Banking Regulation: An Overview of the Banking Act of 1933, The Consumer Financial Protection Bureau and the Dodd-Frank Act of 2010

2 12 2014

Mark Ellis, Ph.D. Alumnus – Loyola University Chicago School of Law

Introduction

This article will provide a brief overview of banking regulation, which has transpired since the 20th century. As such, an overview of the Banking Act of 1933[1], the establishment of the consumer financial protection Bureau, and the Dodd Frank Wall Street Reform and consumer protection reform act will be presented. Such legislation and regulatory bodies have been enacted in reaction to the overwhelming financial crisis that has transpired in the United States[2]. These reforms will be examined in light of the current economic and political landscape in the United States. Further, some of the major criticisms of the regulations and enforcement agencies will be presented.

The Banking Act of 1933

Congress enacted the Banking Act of 1933 in order to impose banking reforms[3]. The rationale behind the act was to regulated banking activities and to prevent practices such as undo diversion of funds, provide safer use of the assets of banks and regulate interbank control.[4] In this act, there was the creation of the Federal Deposit Insurance Corporation also known as the FDIC, which is a Corporation in the United States and operates independently so as to guarantee the safety of depositor accounts.[5] Over the process of time the amount of deposit guarantees have risen to $250,000 and remains the maximum amount as of 2014[6].

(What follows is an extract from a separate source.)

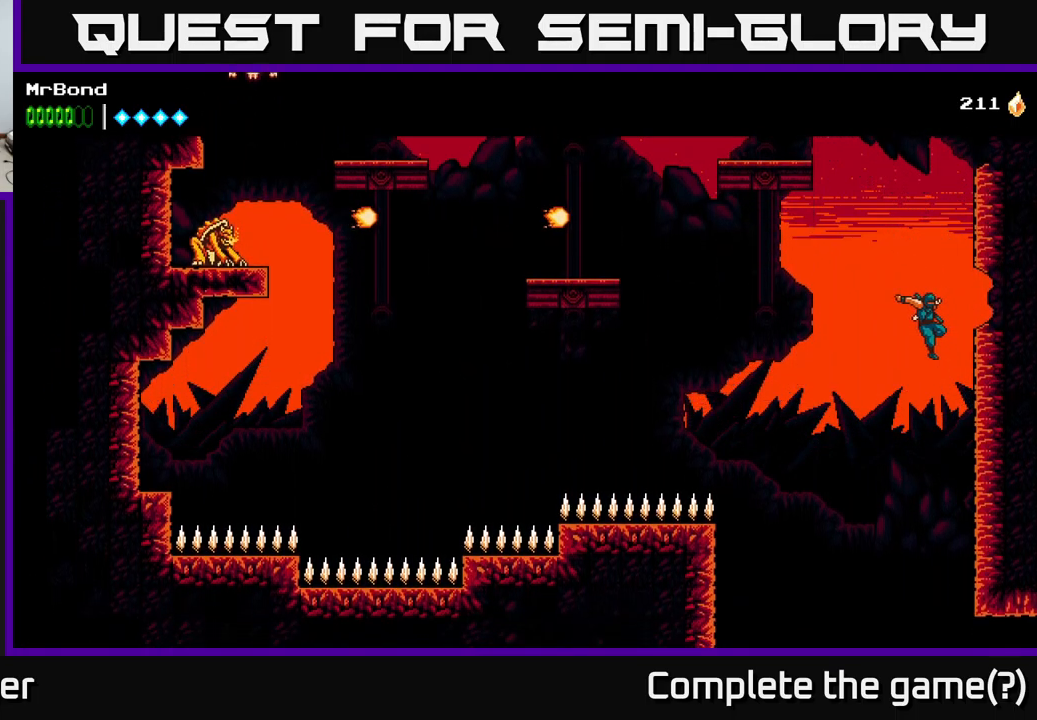
{"buttons": ["DPAD_RIGHT"], "left_stick": "center", "right_stick": "center", "events": [[216, "DPAD_RIGHT", "down"]]}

Of note, The Banking Act of 1933 is often referred to as the Glass-Steagall Act. This legislation prohibited banks from trading securities with client deposits creating unnecessary risk. Moreover, limitations were set on banking and investment activities which would allow for up to 10% of the capital in banks service but only 5% of their capital and small business investment companies. Under this act, substantial limitations were put in place regarding purchasing and selling securities. Interestingly, despite the safety mechanisms were put in place under this act, much of the act has been repealed over the years. The rationale behind the repeal is that some of the legislation was among other issues, too inhibiting.[7]

However, there are quite a number of provisions that are still in effect which require banks to provide its district Federal Reserve Bank and Federal Reserve Board and national banks to provide the Comptroller of currency a series of reports on their affiliates.[8] Further, there are also old revisions that remain in place which will establish criminal penalties for misconduct by any directors or officers of the Federal Reserve system member banks and gives power to the Federal Reserve to remove them if such officers or directors are found only liable for such conduct.[9] Moreover, the legislation mandated restriction affiliation between commercial and investment banks. Further, no entity or person could engage in business of issuing, underwriting, selling, or distributing securities and deposits.[10]

Although varying components of this legislation has been repealed, much of the legislation still exists today. Interestingly, criticisms of the repeal purport that portions of legislation that were repealed can be directly linked to the financial collapse of 2007 and 2008. As such, in reaction to the financial collapse that rocked the global economy further legislation was enacted in order to help prevent such a crisis again.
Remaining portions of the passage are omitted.